[To do]:
Using the speech synthesis passage below, decide whether each statement agrees with it: (a) Siuzdak et al. took their representation from a wav2vec 2.0 network finetuned on English text transcriptions; (b) vocoders that take a sinusoidal signal as input need an autoregressive architecture to avoid glitches on long notes; (c) training NANSY++ requires text transcriptions along with audio. Answer yes or no for each and quote the words of the passage that settle it.

[Document passage]:
************
Self-supervised representation training methods for speech has recently been widely studied in the goal of training rich representations mostly for downstream tasks such as automatic speech recognition (Baevski et al., 2020; Babu et al., 2022; Hsu et al., 2021; Huang et al., 2022 ). There has also been studies that utilized the self-supervised speech representation on synthesis task such as voice conversion (Lin et al., 2021; hao Lin et al., 2021) . For TTS applications, Siuzdak et al. (2022) proposed to employ wav2vec 2.0 feature as a mid-level representation of a TTS model. However, they used the representation from wav2vec 2.0 network finetuned on English text transcriptions, hence might not be sufficient for training on languages without labeled datasets. Kim et al. (2022) has proposed to apply transfer learning framework using pseudo phoneme sequence extracted from wav2vec 2.0 feature and showed that the model can be trained using a small amount of dataset. Previous works have shown that state-of-the-art vocoder such as HiFi-GAN produces glitches, especially on long notes (Morrison et al., 2022; Chen et al., 2020a) . Morrison et al. (2022) showed that an autoregressive neural architecture can reduce this issue. Another line of vocoders are the ones that take sinusoidal signal as a network input (Wang et al., 2019; Hono et al., 2021) . These types of vocoders do not exhibit such glitches on long notes even without the autoregressive architecture.

6. CONCLUSION

In this work, we proposed a unified voice synthesis framework NANSY++ that can analyze signal into disentangled representations and synthesize high-quality waveform. Because the training only requires audio recordings, we can achieve data scalability. We have also proposed to integrate various voice synthesis applications in a modularized way. By integrating the applications into the centralized backbone network, we found that we can train models for each application using only a small amount of dataset. Although each module is not trained in an end-to-end manner, the proposed modularized training strategy does not suffer from the common performance drop phenomenon induced by training/inference mismatch. We believe that the proposed framework provides useful representations for synthesis tasks. Therefore, we hope that the proposed framework will help to move away from the current predominant training strategy (text-to-mel acoustic model & mel-to-wav vocoder) and expand the scope of research.
************
Stored records
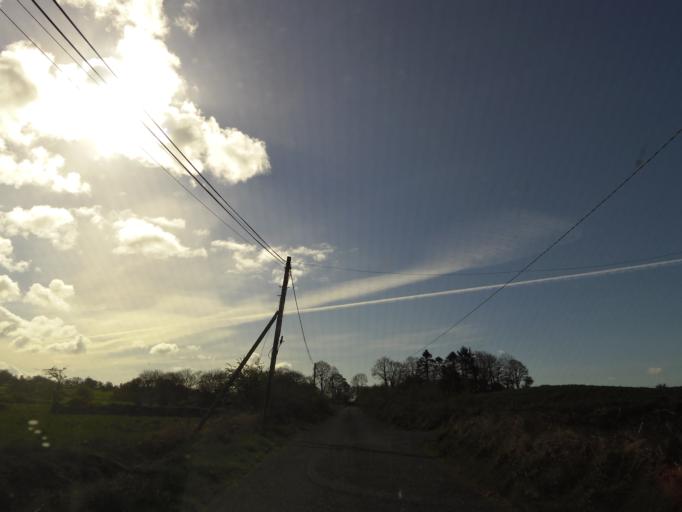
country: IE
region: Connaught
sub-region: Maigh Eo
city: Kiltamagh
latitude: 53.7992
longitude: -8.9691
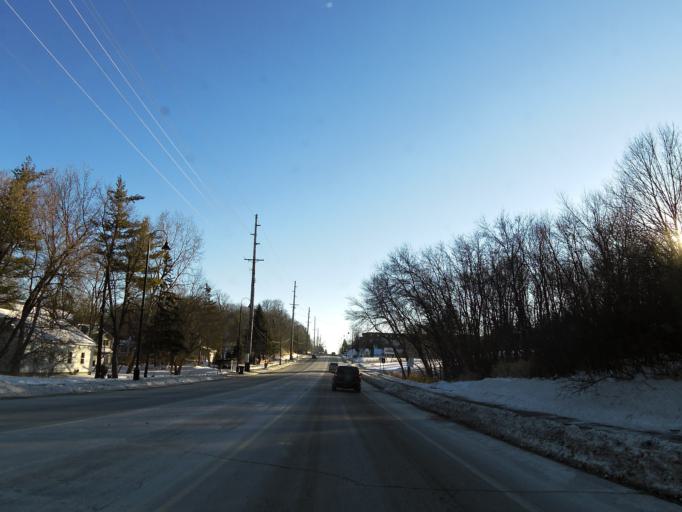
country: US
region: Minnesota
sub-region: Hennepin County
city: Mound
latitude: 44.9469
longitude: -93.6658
************
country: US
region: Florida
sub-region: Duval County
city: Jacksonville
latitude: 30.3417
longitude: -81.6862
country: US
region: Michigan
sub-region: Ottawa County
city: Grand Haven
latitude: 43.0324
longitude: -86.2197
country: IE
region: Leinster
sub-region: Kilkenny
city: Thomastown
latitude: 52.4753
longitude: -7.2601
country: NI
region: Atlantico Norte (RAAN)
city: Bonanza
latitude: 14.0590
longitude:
************
[Solution]:
(a) Yes: "they used the representation from wav2vec 2.0 network finetuned on English text transcriptions"
(b) No: "These types of vocoders do not exhibit such glitches on long notes even without the autoregressive architecture."
(c) No: "Because the training only requires audio recordings, we can achieve data scalability."